(Saved data entries)
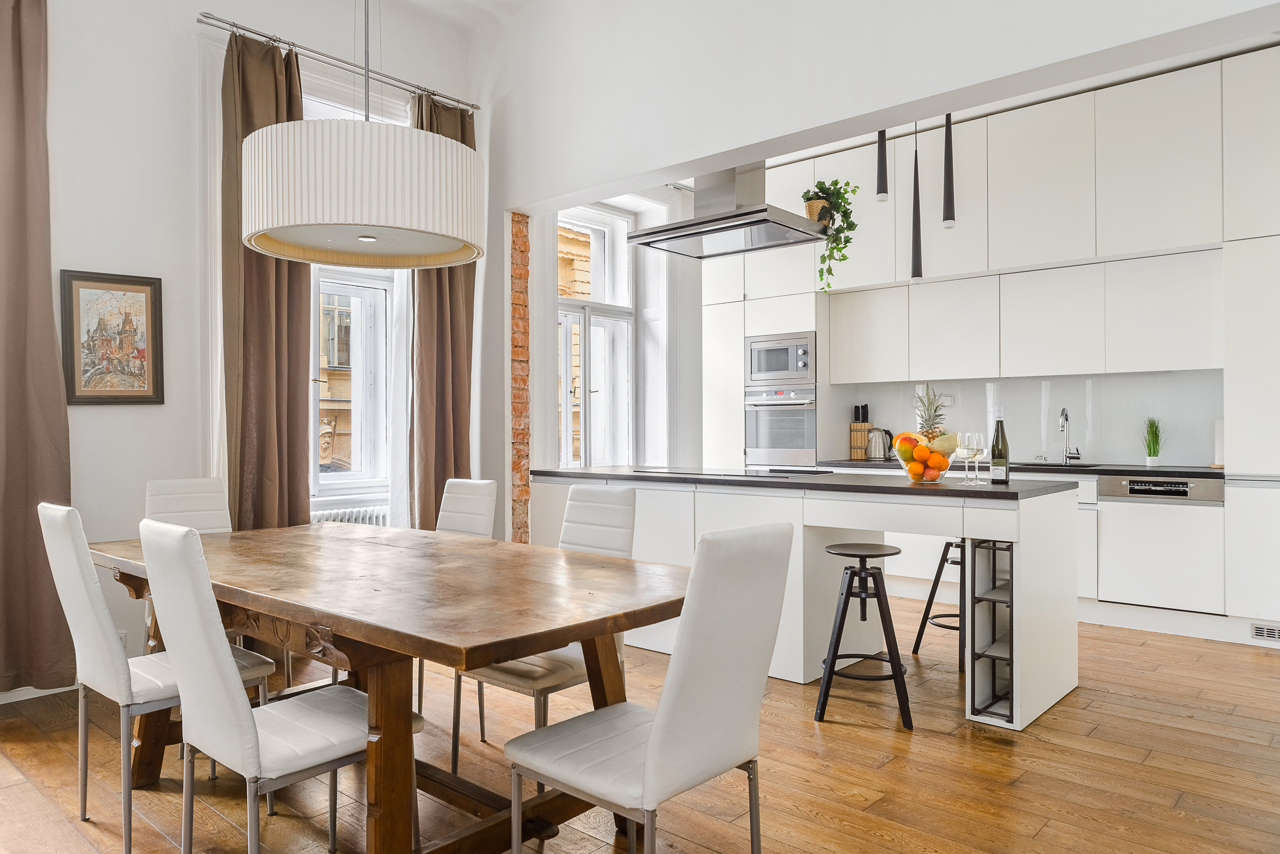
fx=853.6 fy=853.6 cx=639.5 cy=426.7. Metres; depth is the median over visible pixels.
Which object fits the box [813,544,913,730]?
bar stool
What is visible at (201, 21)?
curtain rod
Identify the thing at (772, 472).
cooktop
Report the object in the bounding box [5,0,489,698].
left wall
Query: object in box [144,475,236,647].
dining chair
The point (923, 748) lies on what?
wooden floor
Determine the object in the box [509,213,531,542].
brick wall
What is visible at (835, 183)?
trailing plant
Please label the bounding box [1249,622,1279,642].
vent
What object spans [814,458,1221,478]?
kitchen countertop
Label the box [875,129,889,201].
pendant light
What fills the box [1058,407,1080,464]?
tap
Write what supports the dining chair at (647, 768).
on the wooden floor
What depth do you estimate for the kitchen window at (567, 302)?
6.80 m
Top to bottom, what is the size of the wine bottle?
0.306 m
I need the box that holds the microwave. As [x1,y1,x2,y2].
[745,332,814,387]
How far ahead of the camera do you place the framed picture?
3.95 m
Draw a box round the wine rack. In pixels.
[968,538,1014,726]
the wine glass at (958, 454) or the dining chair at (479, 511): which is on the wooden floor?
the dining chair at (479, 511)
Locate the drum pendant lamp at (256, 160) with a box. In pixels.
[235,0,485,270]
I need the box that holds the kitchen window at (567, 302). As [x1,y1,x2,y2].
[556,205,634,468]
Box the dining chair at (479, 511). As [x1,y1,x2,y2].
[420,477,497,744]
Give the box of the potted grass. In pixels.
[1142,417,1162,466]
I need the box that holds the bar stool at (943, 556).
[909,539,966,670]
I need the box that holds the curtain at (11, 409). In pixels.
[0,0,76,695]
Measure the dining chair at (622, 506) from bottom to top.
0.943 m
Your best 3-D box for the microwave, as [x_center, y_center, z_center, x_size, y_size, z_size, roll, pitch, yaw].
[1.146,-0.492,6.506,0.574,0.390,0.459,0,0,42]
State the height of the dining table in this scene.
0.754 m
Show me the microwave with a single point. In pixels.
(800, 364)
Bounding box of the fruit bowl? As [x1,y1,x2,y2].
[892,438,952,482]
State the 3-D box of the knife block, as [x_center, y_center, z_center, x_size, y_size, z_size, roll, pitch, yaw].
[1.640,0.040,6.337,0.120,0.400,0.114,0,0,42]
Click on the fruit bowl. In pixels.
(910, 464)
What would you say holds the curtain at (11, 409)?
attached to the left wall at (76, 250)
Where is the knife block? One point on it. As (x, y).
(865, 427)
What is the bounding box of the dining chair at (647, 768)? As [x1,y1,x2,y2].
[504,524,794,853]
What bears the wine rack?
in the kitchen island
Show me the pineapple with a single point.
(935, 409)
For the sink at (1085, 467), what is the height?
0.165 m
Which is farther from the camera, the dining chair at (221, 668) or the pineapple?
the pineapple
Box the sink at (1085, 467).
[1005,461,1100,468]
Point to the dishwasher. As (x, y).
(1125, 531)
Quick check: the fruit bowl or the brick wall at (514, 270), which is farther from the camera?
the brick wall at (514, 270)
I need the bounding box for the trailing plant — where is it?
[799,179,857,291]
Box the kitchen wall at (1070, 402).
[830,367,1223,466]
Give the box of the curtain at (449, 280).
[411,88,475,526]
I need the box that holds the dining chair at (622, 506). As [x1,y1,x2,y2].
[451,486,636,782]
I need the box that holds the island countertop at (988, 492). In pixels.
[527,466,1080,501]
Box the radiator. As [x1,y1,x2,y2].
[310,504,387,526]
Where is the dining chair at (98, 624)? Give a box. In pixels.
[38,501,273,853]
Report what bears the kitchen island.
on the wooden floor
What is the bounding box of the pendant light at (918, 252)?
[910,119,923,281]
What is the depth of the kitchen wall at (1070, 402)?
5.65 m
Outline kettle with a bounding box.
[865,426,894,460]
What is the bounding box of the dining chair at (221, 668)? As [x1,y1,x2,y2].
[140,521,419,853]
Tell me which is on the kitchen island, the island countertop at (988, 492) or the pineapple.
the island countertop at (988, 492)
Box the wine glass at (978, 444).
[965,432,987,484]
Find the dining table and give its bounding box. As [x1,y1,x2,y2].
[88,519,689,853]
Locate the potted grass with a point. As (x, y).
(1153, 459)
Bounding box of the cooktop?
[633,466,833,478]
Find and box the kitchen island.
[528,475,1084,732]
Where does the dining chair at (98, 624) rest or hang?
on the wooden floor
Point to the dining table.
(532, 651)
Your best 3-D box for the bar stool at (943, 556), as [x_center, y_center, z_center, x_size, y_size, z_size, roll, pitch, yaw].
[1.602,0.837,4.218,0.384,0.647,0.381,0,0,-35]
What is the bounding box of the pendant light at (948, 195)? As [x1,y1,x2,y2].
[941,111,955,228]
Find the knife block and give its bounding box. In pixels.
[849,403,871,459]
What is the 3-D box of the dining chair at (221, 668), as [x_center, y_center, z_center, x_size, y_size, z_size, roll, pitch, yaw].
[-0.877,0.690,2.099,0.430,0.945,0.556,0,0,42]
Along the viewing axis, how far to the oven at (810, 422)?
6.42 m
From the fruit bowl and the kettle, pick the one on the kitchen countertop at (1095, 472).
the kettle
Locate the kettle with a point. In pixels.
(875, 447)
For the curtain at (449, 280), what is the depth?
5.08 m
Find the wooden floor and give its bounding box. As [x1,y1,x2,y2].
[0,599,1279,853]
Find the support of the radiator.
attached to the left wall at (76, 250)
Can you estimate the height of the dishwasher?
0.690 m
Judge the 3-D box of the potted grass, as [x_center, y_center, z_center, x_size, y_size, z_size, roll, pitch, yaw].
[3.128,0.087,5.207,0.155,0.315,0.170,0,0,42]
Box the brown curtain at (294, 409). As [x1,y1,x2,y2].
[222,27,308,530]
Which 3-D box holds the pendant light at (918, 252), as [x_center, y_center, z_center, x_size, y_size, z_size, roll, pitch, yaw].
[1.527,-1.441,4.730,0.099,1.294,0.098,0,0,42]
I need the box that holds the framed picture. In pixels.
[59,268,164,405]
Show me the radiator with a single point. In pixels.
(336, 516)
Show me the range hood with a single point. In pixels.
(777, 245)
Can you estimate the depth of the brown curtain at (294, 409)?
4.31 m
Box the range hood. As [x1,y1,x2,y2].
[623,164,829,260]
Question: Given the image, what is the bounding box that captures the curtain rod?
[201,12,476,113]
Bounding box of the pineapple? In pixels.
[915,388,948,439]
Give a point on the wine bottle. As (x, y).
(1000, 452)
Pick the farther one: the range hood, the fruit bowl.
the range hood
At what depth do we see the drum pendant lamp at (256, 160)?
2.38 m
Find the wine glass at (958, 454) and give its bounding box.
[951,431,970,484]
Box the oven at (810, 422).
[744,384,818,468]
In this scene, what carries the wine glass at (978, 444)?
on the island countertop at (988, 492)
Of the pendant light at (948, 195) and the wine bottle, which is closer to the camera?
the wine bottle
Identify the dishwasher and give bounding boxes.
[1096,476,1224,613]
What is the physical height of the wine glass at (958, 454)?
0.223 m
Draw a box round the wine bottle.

### EXERCISE BRIEF
Please give back every line above exactly as it stands, without pictures.

### FINISHED TASK
fx=853.6 fy=853.6 cx=639.5 cy=426.7. Metres; depth is the median over visible pixels.
Which object fits the box [813,544,913,730]?
bar stool
What is visible at (201, 21)?
curtain rod
Identify the thing at (772, 472).
cooktop
Report the object in the bounding box [5,0,489,698].
left wall
Query: object in box [144,475,236,647].
dining chair
The point (923, 748) lies on what?
wooden floor
Determine the object in the box [509,213,531,542].
brick wall
What is visible at (835, 183)?
trailing plant
Please label the bounding box [1249,622,1279,642].
vent
What object spans [814,458,1221,478]?
kitchen countertop
Label the box [875,129,889,201].
pendant light
What fills the box [1058,407,1080,464]?
tap
Write what supports the dining chair at (647, 768).
on the wooden floor
What depth do you estimate for the kitchen window at (567, 302)?
6.80 m
Top to bottom, what is the size of the wine bottle?
0.306 m
I need the box that holds the microwave. As [x1,y1,x2,y2].
[745,332,814,387]
How far ahead of the camera do you place the framed picture?
3.95 m
Draw a box round the wine rack. In pixels.
[968,538,1014,726]
the wine glass at (958, 454) or the dining chair at (479, 511): which is on the wooden floor?
the dining chair at (479, 511)
Locate the drum pendant lamp at (256, 160) with a box. In pixels.
[235,0,485,270]
I need the box that holds the kitchen window at (567, 302). As [x1,y1,x2,y2].
[556,205,634,468]
Box the dining chair at (479, 511). As [x1,y1,x2,y2].
[420,477,497,744]
Give the box of the potted grass. In pixels.
[1142,417,1162,466]
I need the box that holds the bar stool at (943, 556).
[909,539,966,670]
I need the box that holds the curtain at (11, 409). In pixels.
[0,0,76,695]
Measure the dining chair at (622, 506) from bottom to top.
0.943 m
Your best 3-D box for the microwave, as [x_center, y_center, z_center, x_size, y_size, z_size, roll, pitch, yaw].
[1.146,-0.492,6.506,0.574,0.390,0.459,0,0,42]
State the height of the dining table in this scene.
0.754 m
Show me the microwave with a single point. In pixels.
(800, 364)
Bounding box of the fruit bowl? As [x1,y1,x2,y2].
[892,438,952,482]
State the 3-D box of the knife block, as [x_center, y_center, z_center, x_size, y_size, z_size, roll, pitch, yaw].
[1.640,0.040,6.337,0.120,0.400,0.114,0,0,42]
Click on the fruit bowl. In pixels.
(910, 464)
What would you say holds the curtain at (11, 409)?
attached to the left wall at (76, 250)
Where is the knife block? One point on it. As (x, y).
(865, 427)
What is the bounding box of the dining chair at (647, 768)? As [x1,y1,x2,y2].
[504,524,794,853]
What bears the wine rack?
in the kitchen island
Show me the pineapple with a single point.
(935, 409)
For the sink at (1085, 467), what is the height?
0.165 m
Which is farther from the camera, the dining chair at (221, 668) or the pineapple?
the pineapple
Box the sink at (1085, 467).
[1005,461,1100,468]
Point to the dishwasher. As (x, y).
(1125, 531)
Quick check: the fruit bowl or the brick wall at (514, 270), which is farther from the camera?
the brick wall at (514, 270)
I need the bounding box for the trailing plant — where is it?
[799,179,857,291]
Box the kitchen wall at (1070, 402).
[830,367,1223,466]
Give the box of the curtain at (449, 280).
[411,88,475,526]
I need the box that holds the dining chair at (622, 506). As [x1,y1,x2,y2].
[451,486,636,782]
I need the box that holds the island countertop at (988, 492). In pixels.
[527,466,1080,501]
Box the radiator. As [x1,y1,x2,y2].
[310,504,387,526]
Where is the dining chair at (98, 624)? Give a box. In pixels.
[38,501,273,853]
Report what bears the kitchen island.
on the wooden floor
What is the bounding box of the pendant light at (918, 252)?
[910,119,923,281]
What is the depth of the kitchen wall at (1070, 402)?
5.65 m
Outline kettle with a bounding box.
[865,426,894,460]
What is the bounding box of the dining chair at (221, 668)? As [x1,y1,x2,y2].
[140,521,419,853]
Tell me which is on the kitchen island, the island countertop at (988, 492) or the pineapple.
the island countertop at (988, 492)
Box the wine glass at (978, 444).
[965,432,987,484]
Find the dining table and give its bounding box. As [x1,y1,x2,y2].
[88,519,689,853]
Locate the potted grass with a point. As (x, y).
(1153, 459)
Bounding box of the cooktop?
[633,466,833,478]
Find and box the kitchen island.
[528,475,1084,732]
Where does the dining chair at (98, 624) rest or hang?
on the wooden floor
Point to the dining table.
(532, 651)
Your best 3-D box for the bar stool at (943, 556), as [x_center, y_center, z_center, x_size, y_size, z_size, roll, pitch, yaw].
[1.602,0.837,4.218,0.384,0.647,0.381,0,0,-35]
What is the bounding box of the pendant light at (948, 195)? As [x1,y1,x2,y2].
[941,111,955,228]
Find the knife block and give its bounding box. In pixels.
[849,403,871,459]
What is the 3-D box of the dining chair at (221, 668), as [x_center, y_center, z_center, x_size, y_size, z_size, roll, pitch, yaw].
[-0.877,0.690,2.099,0.430,0.945,0.556,0,0,42]
Along the viewing axis, how far to the oven at (810, 422)?
6.42 m
From the fruit bowl and the kettle, pick the one on the kitchen countertop at (1095, 472).
the kettle
Locate the kettle with a point. In pixels.
(875, 447)
For the curtain at (449, 280), what is the depth?
5.08 m
Find the wooden floor and give its bounding box. As [x1,y1,x2,y2].
[0,599,1279,853]
Find the support of the radiator.
attached to the left wall at (76, 250)
Can you estimate the height of the dishwasher?
0.690 m
Judge the 3-D box of the potted grass, as [x_center, y_center, z_center, x_size, y_size, z_size, roll, pitch, yaw].
[3.128,0.087,5.207,0.155,0.315,0.170,0,0,42]
Box the brown curtain at (294, 409). As [x1,y1,x2,y2].
[222,27,308,530]
Which 3-D box holds the pendant light at (918, 252), as [x_center, y_center, z_center, x_size, y_size, z_size, roll, pitch, yaw].
[1.527,-1.441,4.730,0.099,1.294,0.098,0,0,42]
I need the box that holds the framed picture. In pixels.
[59,268,164,405]
Show me the radiator with a single point. In pixels.
(336, 516)
Show me the range hood with a single point. In pixels.
(777, 245)
Can you estimate the depth of the brown curtain at (294, 409)?
4.31 m
Box the range hood. As [x1,y1,x2,y2].
[623,164,829,260]
Question: Given the image, what is the bounding box that captures the curtain rod?
[201,12,476,113]
Bounding box of the pineapple? In pixels.
[915,388,948,439]
Give a point on the wine bottle. As (x, y).
(1000, 452)
Pick the farther one: the range hood, the fruit bowl.
the range hood
At what depth do we see the drum pendant lamp at (256, 160)?
2.38 m
Find the wine glass at (958, 454) and give its bounding box.
[951,431,970,484]
Box the oven at (810, 422).
[744,384,818,468]
In this scene, what carries the wine glass at (978, 444)?
on the island countertop at (988, 492)
Of the pendant light at (948, 195) and the wine bottle, which is closer to the camera?
the wine bottle
Identify the dishwasher and give bounding boxes.
[1096,476,1224,613]
What is the physical height of the wine glass at (958, 454)?
0.223 m
Draw a box round the wine bottle.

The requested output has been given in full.